#### Instructions for the task:
Print, from the listing below, the lines starting at the line containing "### Полезные команды" and ending at the line containing "## Вопросы?", exactly as they stand, and print nothing else.

#### Records:

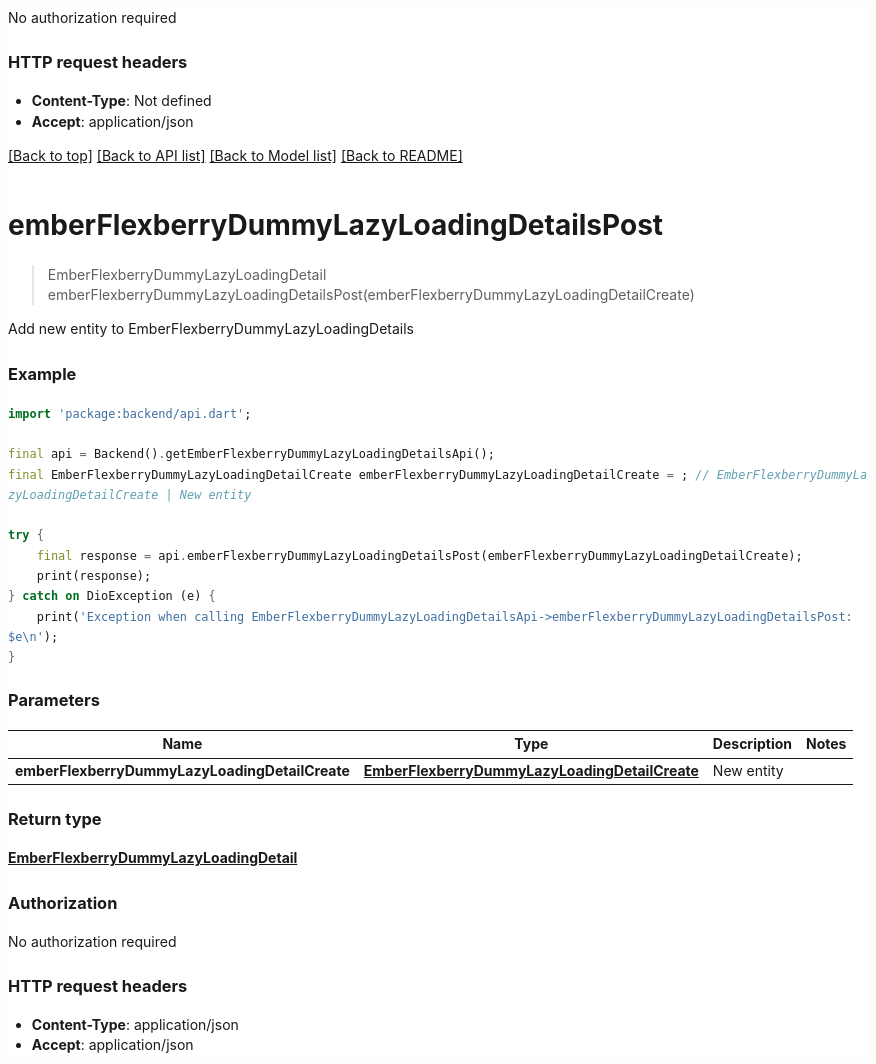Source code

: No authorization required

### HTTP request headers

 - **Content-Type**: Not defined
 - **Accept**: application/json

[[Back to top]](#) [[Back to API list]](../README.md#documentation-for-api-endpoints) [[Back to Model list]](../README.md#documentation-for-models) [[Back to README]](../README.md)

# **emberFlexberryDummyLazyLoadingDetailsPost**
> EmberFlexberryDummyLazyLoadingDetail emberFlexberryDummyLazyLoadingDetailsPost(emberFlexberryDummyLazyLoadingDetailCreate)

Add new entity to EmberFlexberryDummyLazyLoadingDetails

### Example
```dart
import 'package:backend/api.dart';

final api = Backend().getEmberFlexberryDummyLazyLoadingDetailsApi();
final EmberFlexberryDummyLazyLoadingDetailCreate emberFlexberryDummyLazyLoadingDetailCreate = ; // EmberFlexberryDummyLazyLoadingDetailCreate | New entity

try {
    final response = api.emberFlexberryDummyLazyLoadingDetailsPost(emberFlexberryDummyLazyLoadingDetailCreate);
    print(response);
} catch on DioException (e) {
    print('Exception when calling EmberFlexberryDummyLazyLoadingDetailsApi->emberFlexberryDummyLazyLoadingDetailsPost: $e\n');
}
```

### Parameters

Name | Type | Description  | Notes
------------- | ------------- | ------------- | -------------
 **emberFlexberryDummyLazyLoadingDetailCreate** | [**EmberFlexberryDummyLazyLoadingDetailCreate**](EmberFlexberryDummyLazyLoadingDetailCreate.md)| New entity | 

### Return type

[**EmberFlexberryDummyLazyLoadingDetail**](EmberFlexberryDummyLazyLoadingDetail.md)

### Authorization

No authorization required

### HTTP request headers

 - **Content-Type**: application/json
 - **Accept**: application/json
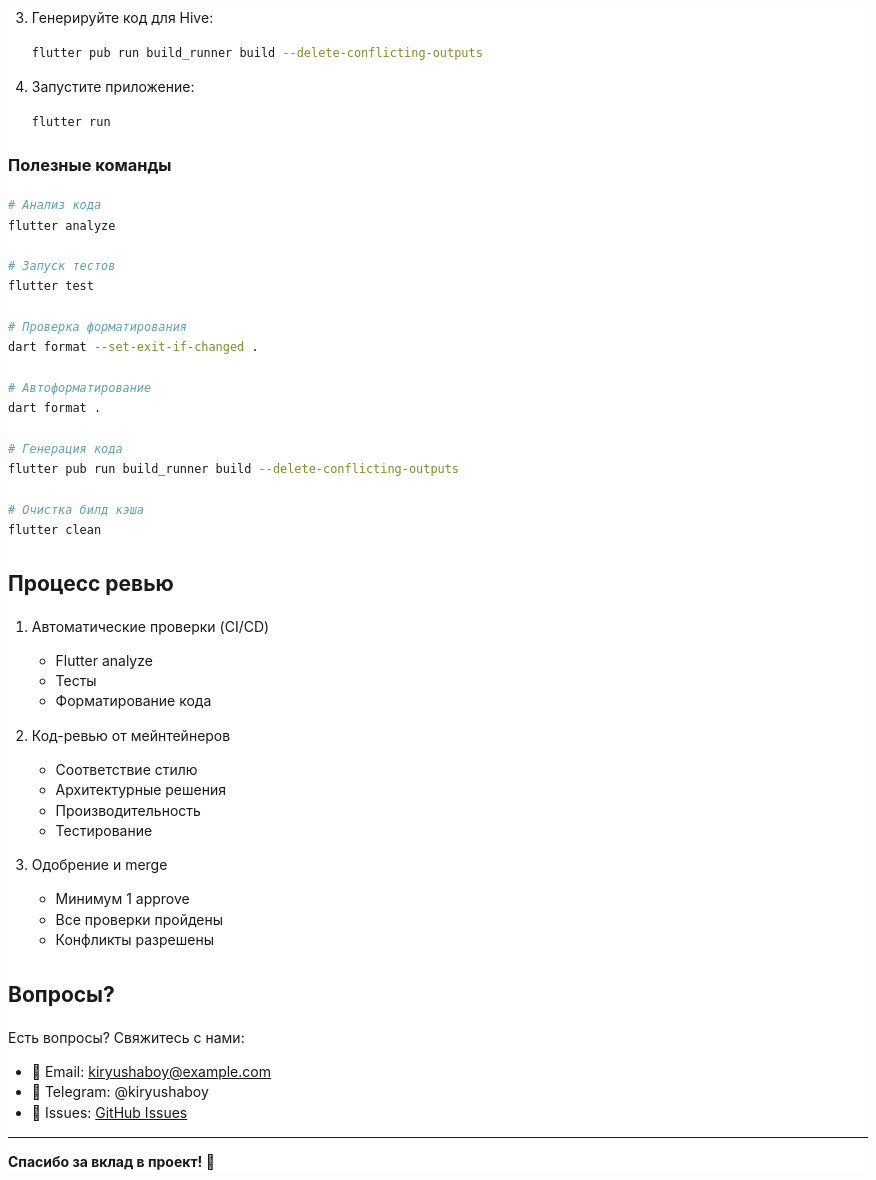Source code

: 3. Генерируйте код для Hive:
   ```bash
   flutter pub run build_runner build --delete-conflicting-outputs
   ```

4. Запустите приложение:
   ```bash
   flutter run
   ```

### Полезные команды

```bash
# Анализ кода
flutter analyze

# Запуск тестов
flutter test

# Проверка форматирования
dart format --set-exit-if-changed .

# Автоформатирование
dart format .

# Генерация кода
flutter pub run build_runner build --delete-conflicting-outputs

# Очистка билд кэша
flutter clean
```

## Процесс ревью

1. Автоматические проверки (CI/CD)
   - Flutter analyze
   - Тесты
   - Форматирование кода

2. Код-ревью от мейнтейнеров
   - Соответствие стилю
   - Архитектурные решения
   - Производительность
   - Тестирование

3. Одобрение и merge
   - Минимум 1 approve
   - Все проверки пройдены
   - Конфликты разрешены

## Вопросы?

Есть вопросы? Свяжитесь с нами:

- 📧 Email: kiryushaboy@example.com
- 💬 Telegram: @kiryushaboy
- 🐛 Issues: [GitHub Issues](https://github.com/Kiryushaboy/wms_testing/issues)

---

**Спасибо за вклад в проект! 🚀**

#### Reply to the exercise:
### Полезные команды

```bash
# Анализ кода
flutter analyze

# Запуск тестов
flutter test

# Проверка форматирования
dart format --set-exit-if-changed .

# Автоформатирование
dart format .

# Генерация кода
flutter pub run build_runner build --delete-conflicting-outputs

# Очистка билд кэша
flutter clean
```

## Процесс ревью

1. Автоматические проверки (CI/CD)
   - Flutter analyze
   - Тесты
   - Форматирование кода

2. Код-ревью от мейнтейнеров
   - Соответствие стилю
   - Архитектурные решения
   - Производительность
   - Тестирование

3. Одобрение и merge
   - Минимум 1 approve
   - Все проверки пройдены
   - Конфликты разрешены

## Вопросы?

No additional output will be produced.